OK, this loop Code: movaps xmm2, x movaps xmm3, y addps xmm0, xmm1 addps xmm1, xmm0 addps xmm0, xmm1 addps xmm1, xmm0 movaps x, xmm2 movaps y, xmm3 executes in 17.4 cycles/run, cf this loop Code: movaps xmm0, x movaps xmm1, y addps xmm0, xmm1 addps xmm1, xmm0 addps xmm0, xmm1 addps xmm1, xmm0 movaps x, xmm0 movaps y, xmm1 Which executes in 34.0 clocks per run, and this loop Code: addps xmm0, xmm1 addps xmm1, xmm0 addps xmm0, xmm1 addps xmm1, xmm0 which executes in 16.0 clocks per run. This confirms what I claimed originally, which is that the stores and loads parallelise completely inside the add latencies if there is no dependent chain, and explains why the 70 memory accesses don't cost 300-400 cycles minimum. One interesting point is that the release build on msvc was 3 clocks slower (consistently) than the debug builds. This is because the release build uses a dec to do the loop counter while the debug build uses add eax, 1. dec is bad for performance because it causes a partial resolve and therefore is a loop-serialising operation.
there, got a new host already. you aren't. although it's not the tex. coord derivative computation, it's the 'rho' computation (i.e. the texture local scale factor). i used its 'max' approximation in THURP until i decided i needed higher reference value of the output and switched to the real equation (that with a square root). well, as i told you since the tex. coords derivatives can be done analytically, it's not really big deal, but the approach can be used for any per-pixep quantity - you can store it somewhere and use it later for calculating its 1st derivative.
Although its another new thing to learn, and its an area where different HW might behaves differently e.g. post conditional dsx/dsy may or may not work. Actually, if you watch the MS DirectXDev forum at all you'll see that the simplest of things come up over and over again, and this stuff is becoming a lot more complicated than the things many have problems with now... Anyway these type of things can be fixed by tightening up the API and validation, so hopefully may turn into a non an issue.
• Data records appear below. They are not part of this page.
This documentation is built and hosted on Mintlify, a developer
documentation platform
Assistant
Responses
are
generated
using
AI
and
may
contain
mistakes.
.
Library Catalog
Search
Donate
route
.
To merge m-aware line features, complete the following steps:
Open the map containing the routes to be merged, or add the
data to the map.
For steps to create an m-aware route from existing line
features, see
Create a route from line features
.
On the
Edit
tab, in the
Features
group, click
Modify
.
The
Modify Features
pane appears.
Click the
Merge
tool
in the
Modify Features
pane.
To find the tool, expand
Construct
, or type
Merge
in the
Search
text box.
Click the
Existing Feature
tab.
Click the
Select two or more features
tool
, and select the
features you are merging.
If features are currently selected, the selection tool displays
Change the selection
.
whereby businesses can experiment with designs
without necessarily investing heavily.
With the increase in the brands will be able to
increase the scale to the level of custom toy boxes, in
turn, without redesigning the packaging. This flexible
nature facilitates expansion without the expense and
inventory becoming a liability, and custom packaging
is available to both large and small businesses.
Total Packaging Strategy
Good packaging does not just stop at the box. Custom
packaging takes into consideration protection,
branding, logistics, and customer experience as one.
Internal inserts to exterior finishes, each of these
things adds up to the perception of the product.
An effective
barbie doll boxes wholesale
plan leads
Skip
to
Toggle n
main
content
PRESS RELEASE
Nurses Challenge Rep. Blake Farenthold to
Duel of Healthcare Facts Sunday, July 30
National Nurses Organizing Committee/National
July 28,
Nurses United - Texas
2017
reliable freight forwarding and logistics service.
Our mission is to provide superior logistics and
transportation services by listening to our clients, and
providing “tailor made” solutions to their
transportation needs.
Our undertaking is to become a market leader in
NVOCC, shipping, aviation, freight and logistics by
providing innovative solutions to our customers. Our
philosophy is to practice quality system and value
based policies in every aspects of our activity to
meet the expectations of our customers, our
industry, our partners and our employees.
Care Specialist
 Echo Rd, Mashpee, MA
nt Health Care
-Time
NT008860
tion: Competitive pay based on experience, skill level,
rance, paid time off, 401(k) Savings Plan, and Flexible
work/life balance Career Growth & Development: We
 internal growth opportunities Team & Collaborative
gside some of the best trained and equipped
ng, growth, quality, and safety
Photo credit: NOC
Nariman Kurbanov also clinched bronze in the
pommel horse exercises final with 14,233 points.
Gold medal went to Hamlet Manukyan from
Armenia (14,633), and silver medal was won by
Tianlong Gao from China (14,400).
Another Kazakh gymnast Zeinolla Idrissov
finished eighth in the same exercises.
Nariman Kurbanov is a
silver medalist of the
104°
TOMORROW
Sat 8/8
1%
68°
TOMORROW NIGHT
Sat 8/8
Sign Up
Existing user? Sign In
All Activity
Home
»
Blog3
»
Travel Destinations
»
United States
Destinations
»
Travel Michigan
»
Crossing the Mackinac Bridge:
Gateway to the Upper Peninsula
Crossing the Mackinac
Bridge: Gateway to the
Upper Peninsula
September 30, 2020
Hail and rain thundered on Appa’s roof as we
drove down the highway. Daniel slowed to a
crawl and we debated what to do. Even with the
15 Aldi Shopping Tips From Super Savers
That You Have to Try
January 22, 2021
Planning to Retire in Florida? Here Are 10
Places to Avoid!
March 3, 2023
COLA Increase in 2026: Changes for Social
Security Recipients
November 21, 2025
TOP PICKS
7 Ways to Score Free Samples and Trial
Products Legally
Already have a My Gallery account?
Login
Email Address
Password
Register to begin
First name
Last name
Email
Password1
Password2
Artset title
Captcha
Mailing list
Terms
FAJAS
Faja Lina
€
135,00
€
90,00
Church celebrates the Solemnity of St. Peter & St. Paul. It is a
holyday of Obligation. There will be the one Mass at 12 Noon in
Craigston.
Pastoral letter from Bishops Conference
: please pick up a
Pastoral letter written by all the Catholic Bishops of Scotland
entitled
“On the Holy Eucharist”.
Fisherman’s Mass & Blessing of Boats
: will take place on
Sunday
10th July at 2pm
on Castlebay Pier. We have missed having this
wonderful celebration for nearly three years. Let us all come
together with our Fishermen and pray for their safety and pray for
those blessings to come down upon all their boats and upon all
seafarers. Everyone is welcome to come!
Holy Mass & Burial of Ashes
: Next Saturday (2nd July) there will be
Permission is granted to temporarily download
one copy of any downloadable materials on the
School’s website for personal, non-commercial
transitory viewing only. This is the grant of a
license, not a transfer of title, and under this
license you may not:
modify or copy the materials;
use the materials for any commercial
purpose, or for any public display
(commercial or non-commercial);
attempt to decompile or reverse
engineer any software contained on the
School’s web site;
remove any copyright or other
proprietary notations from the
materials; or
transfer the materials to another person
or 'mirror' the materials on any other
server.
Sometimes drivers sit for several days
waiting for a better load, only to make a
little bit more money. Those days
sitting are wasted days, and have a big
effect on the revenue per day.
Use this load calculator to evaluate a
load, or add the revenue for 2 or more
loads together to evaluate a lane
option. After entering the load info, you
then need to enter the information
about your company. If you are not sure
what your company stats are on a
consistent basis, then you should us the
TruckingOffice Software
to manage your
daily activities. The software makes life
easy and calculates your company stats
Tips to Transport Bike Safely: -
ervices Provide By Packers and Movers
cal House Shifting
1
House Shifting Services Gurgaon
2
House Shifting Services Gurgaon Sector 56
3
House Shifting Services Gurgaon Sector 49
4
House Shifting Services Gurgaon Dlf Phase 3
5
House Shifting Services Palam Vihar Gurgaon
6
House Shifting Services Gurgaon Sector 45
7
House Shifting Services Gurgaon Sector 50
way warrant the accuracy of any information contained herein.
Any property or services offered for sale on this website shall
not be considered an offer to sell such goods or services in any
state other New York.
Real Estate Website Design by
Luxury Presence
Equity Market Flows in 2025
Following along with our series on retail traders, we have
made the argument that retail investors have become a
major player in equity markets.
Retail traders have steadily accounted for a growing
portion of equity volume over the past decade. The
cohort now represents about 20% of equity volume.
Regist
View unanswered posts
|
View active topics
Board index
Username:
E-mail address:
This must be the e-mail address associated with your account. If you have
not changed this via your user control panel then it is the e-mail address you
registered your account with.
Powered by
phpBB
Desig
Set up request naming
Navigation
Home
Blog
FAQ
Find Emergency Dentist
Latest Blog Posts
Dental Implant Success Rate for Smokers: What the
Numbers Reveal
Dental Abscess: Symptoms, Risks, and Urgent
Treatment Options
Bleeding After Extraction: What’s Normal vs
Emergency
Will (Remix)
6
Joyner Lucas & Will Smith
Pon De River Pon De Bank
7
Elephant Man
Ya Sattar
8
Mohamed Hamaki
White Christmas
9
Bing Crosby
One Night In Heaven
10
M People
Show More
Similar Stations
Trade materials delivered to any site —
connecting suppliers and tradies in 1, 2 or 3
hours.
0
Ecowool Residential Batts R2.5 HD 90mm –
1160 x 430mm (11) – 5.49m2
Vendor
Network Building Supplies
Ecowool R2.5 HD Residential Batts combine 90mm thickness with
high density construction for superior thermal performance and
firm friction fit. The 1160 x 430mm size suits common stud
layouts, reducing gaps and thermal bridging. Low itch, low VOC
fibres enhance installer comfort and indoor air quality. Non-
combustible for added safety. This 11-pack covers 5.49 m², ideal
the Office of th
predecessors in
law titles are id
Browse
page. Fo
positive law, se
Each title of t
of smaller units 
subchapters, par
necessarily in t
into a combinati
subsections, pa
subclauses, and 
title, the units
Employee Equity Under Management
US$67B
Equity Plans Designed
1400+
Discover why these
This is all true e.g. see similar issues with MSAA. But anything else is unlikley to happen in HW. That will introduce inconsistencies in the results as you are moving the where you are sampling for DSX and DSY depending on proximity to an edge, so although its an option its not necessarily any better, and could be worse in some circumstances. Later, John.
Most of those 70 memory accesses are read operations, with very little dependencies. In the experiment there is a constant chain of dependencies. I think that's where the difference lies. If you put RAW operations far enough from each other they probably don't have any impact. So I still think that the excessive register spilling caused by SoA will have a significant performance impact, because for amost every shader instruction you would have to load/store on or more ps registers from memory.